### Document segment
################
There is a legal construction principle called "ejusdem generis," which means "of the same kind, class, or nature." What it is used for is the construction and interpretation of lists and examples. And what it requires is that all of the things in any list or examples be the same.

As I said earlier, human beings under the original Constitution have God-given rights. While corporations ahve no rights, but State granted and limited privileges. These two powers - rights versus privileges - are fundamentally opposite in nature, and therefore are mutually exclusive. You cannot have rights and privileges in the same entity under the same conditions at the same time. It's either - or. You can be free, or you can be a slave, but you can't be both.

Whenever a statute lists it's application to corporations, it actually specifies a group of corporate types - usually including "individuals, partnerships, trusts, limited liability corporations and corporations." If you look up the definition of the word "individual" in the US Code, it says that it means "person."
################
### Supplied records
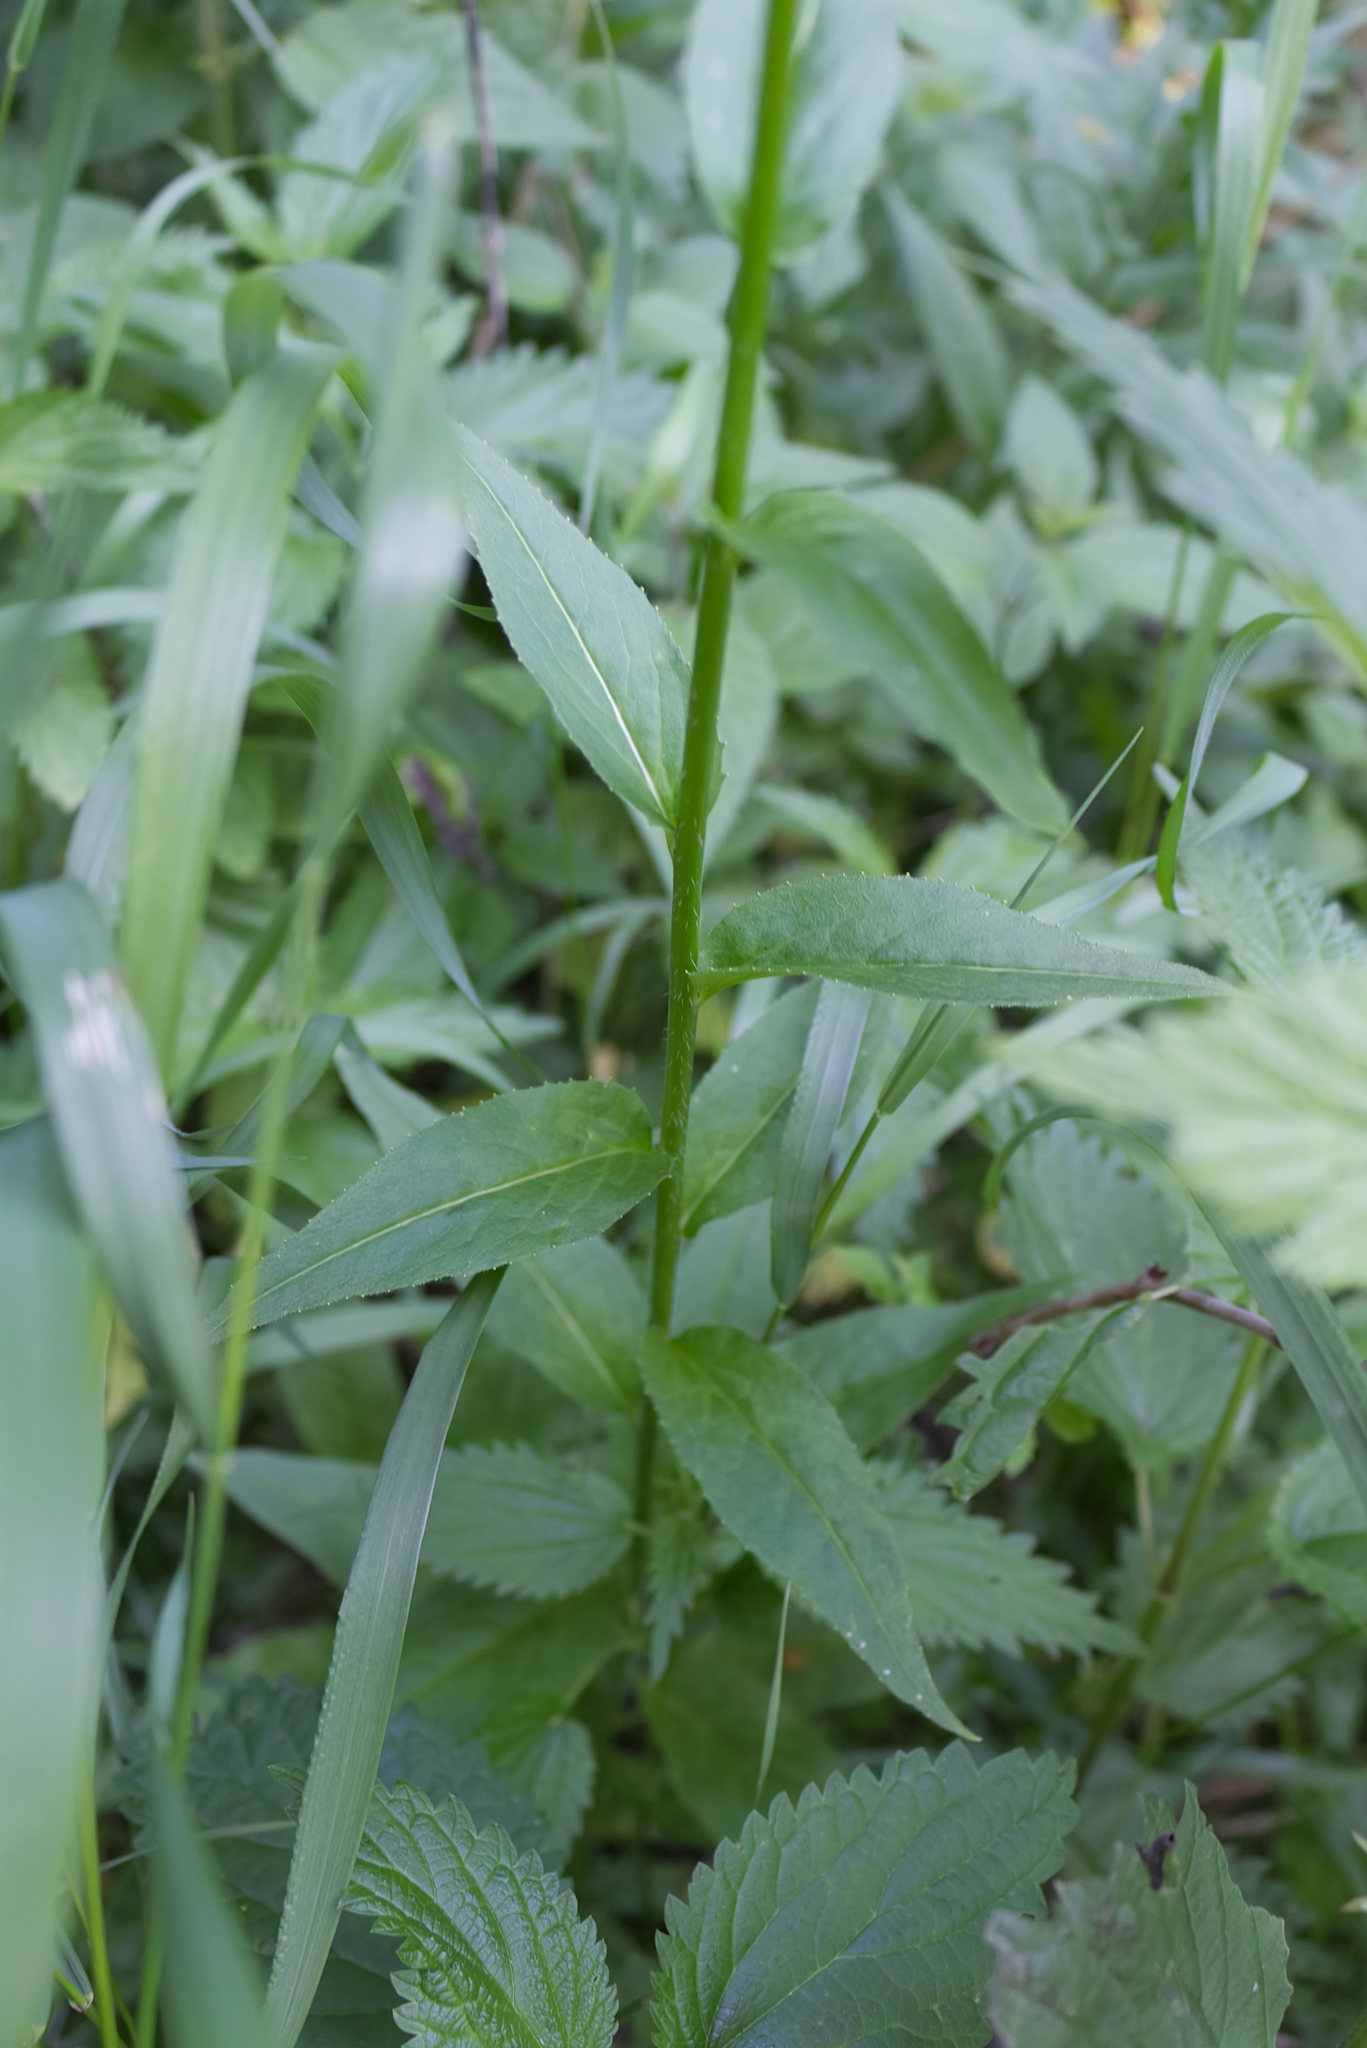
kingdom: Plantae
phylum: Tracheophyta
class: Magnoliopsida
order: Brassicales
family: Brassicaceae
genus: Hesperis
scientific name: Hesperis matronalis
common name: Dame's-violet
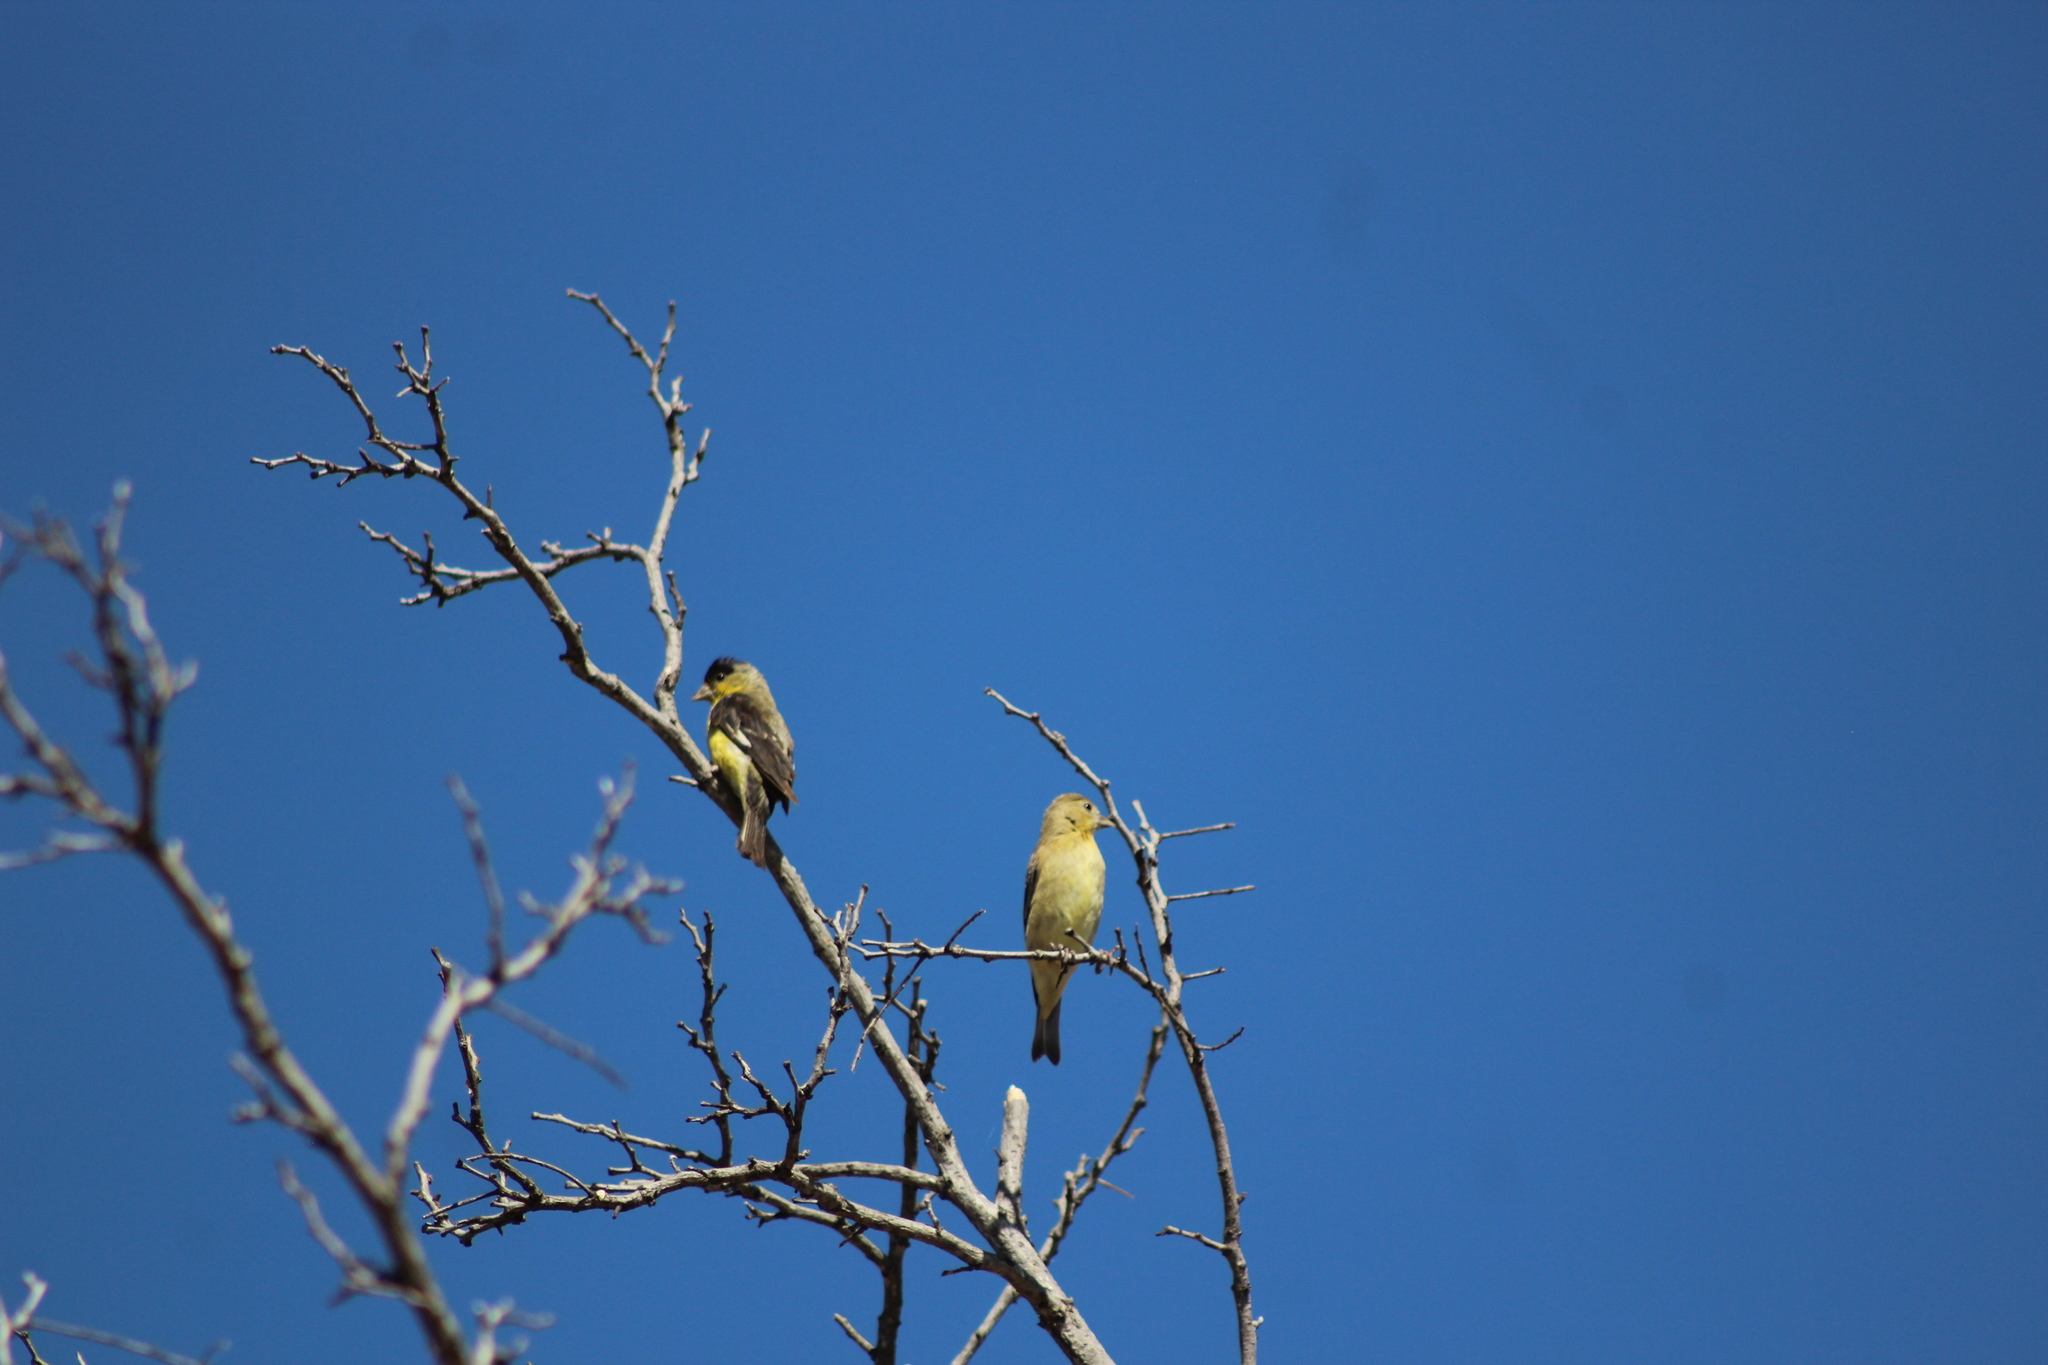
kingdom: Animalia
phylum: Chordata
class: Aves
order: Passeriformes
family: Fringillidae
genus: Spinus
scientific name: Spinus psaltria
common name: Lesser goldfinch
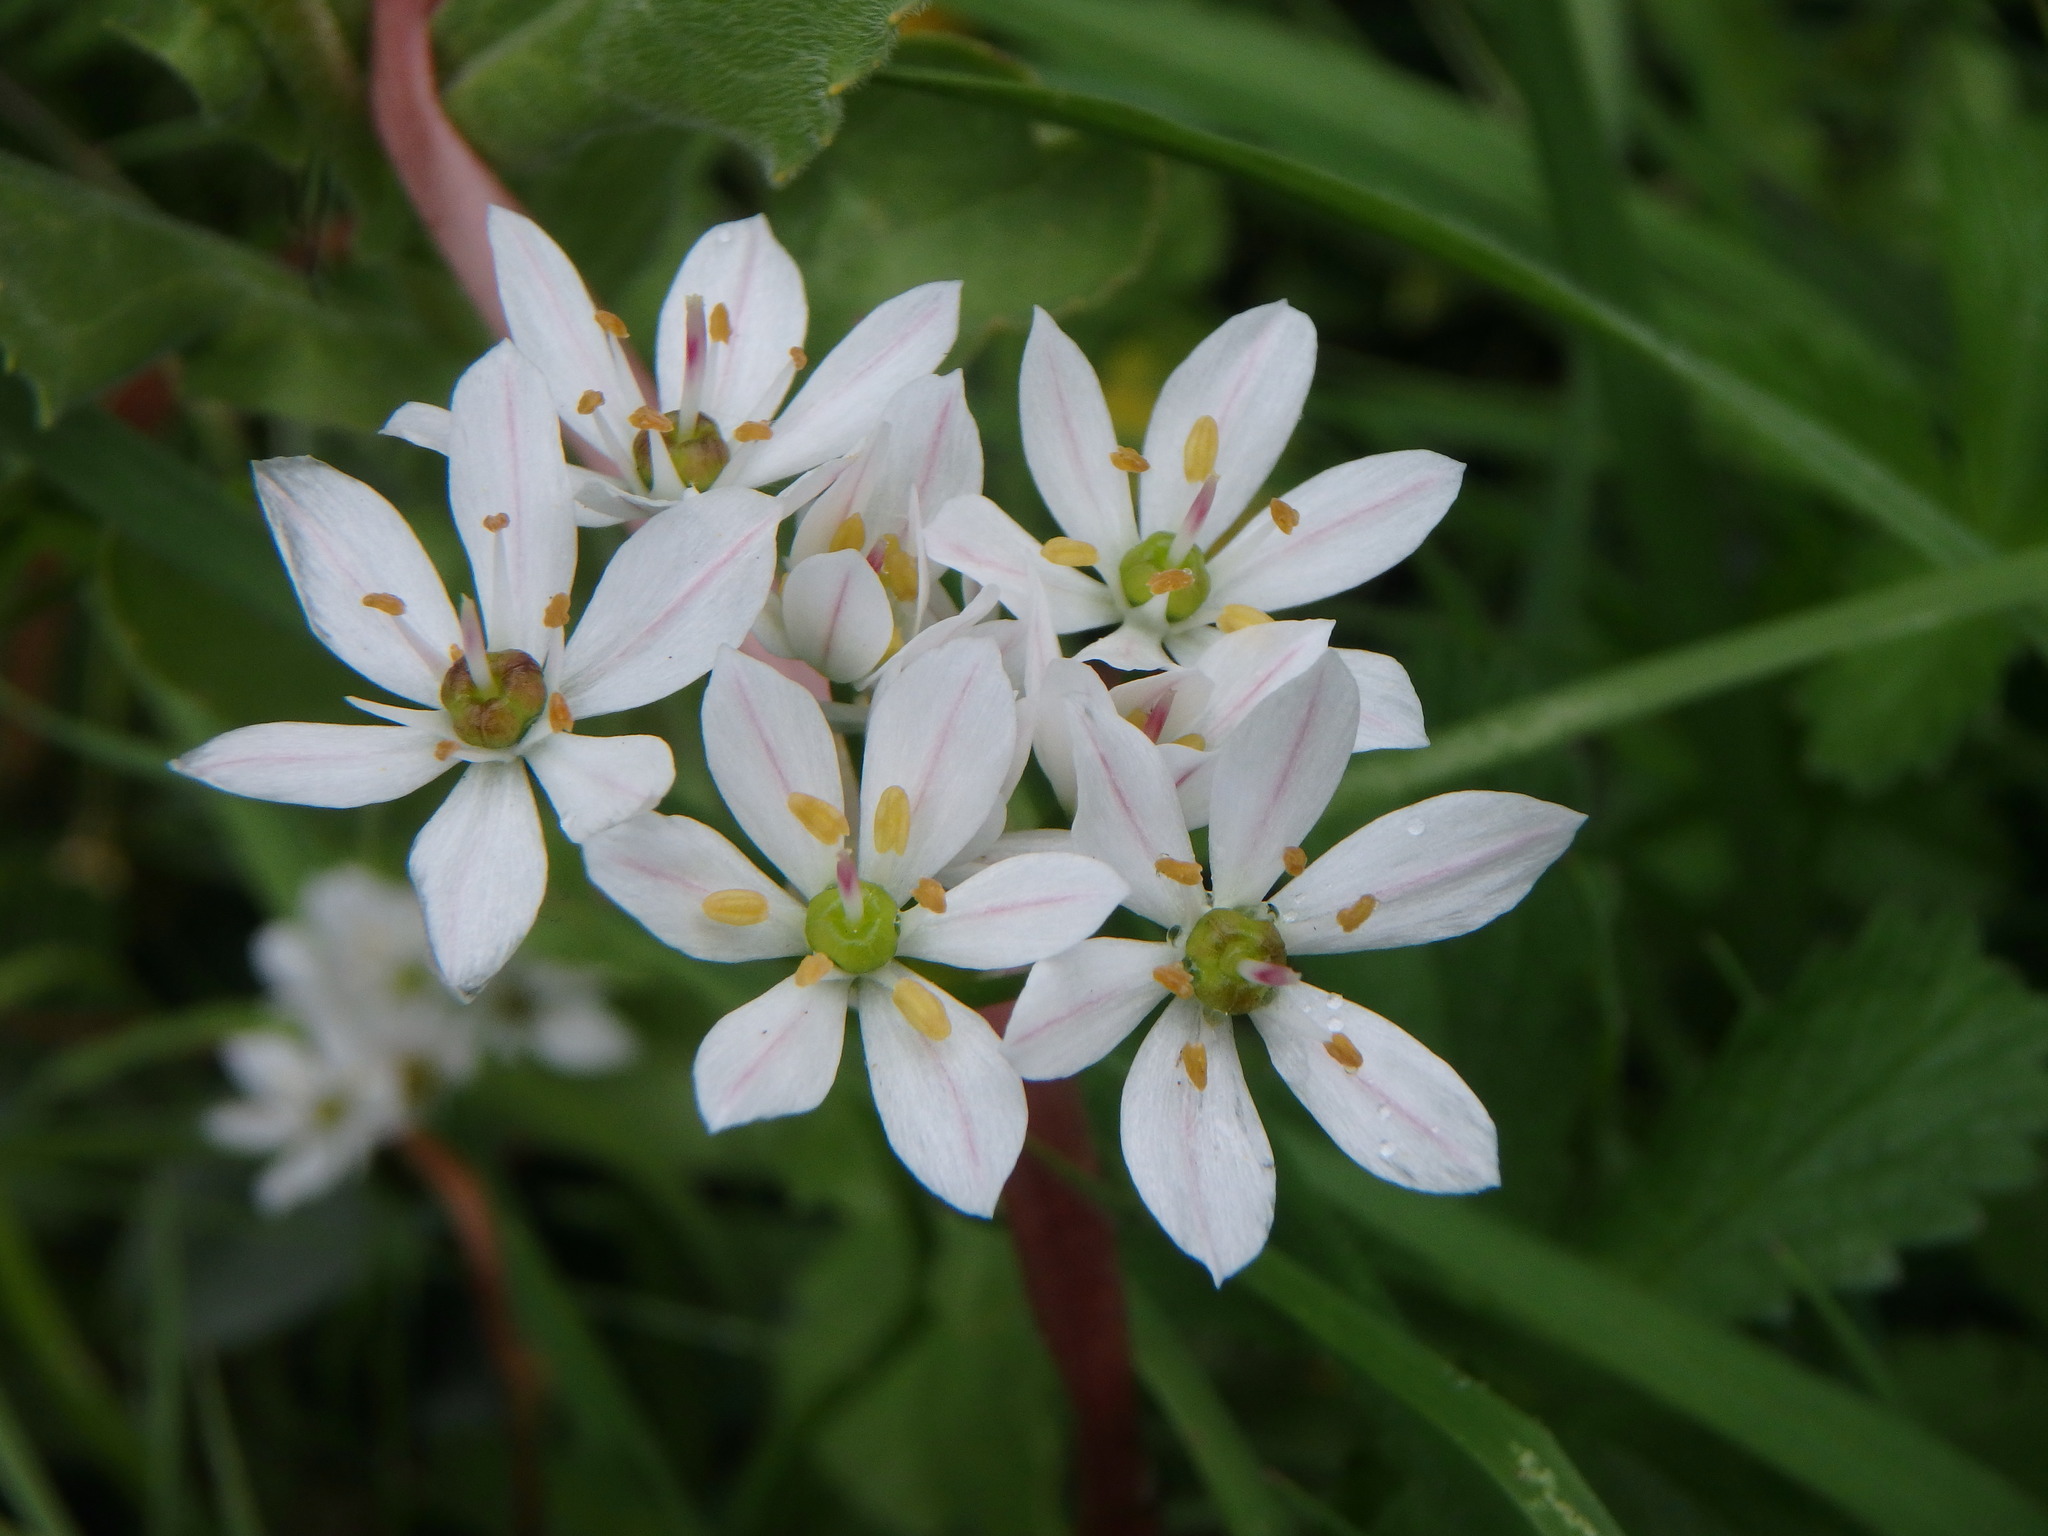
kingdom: Plantae
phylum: Tracheophyta
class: Liliopsida
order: Asparagales
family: Amaryllidaceae
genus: Allium
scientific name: Allium subhirsutum
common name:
################
### Things to do
(1) Copy the records word for word, from the line containing "order: Asparagales" through the end of the records.
(2) Write the next part of the passage on the ejusdem generis principle, picking up right after its last sentence.

### The responses
(1)
order: Asparagales
family: Amaryllidaceae
genus: Allium
scientific name: Allium subhirsutum
common name:

(2)
However, under the principle of ejusdem generis, all of the things in that list have to be the same. So you can't have some entities having rights (persons and individuals), and other entities having privileges (partnerships, trusts, limited liability corporations and corporations). They ALL have to have EITHER rights OR privileges.

And corporations CANNOT have rights.

Therefore, statutory "persons" and "individuals" DO NOT have rights either.

This mystery is solved when you examine the detailed statutes, which are usually hidden, that go on to describe APPLICABLE "persons" and "individuals" as having CORPORATE REPRESENTATION AUTHORITY, as well as actually doing whatever it is the statute is addressing under that corporate authority.

So the only human people who are under corporate law are those who are representing that company, in other words, acting as its agents as a corporation. This DOES NOT include "employees" who work FOR the corporation, but not AS its representatives (such as the officers, board, etc.).

So you see why keeping this strictly narrow meaning of the words "person" or "individual" an open secret is so important. Because as it is, if a government agent asks you if you are a person or an individual, and you say yes, you are accepting the loss of your rights under the status of a corporately limited representative - and thus making yourself voluntarily liable to corporate statutes that otherwise simply would not otherwise apply to you.

And that is what "person" and "individual" REALLY mean.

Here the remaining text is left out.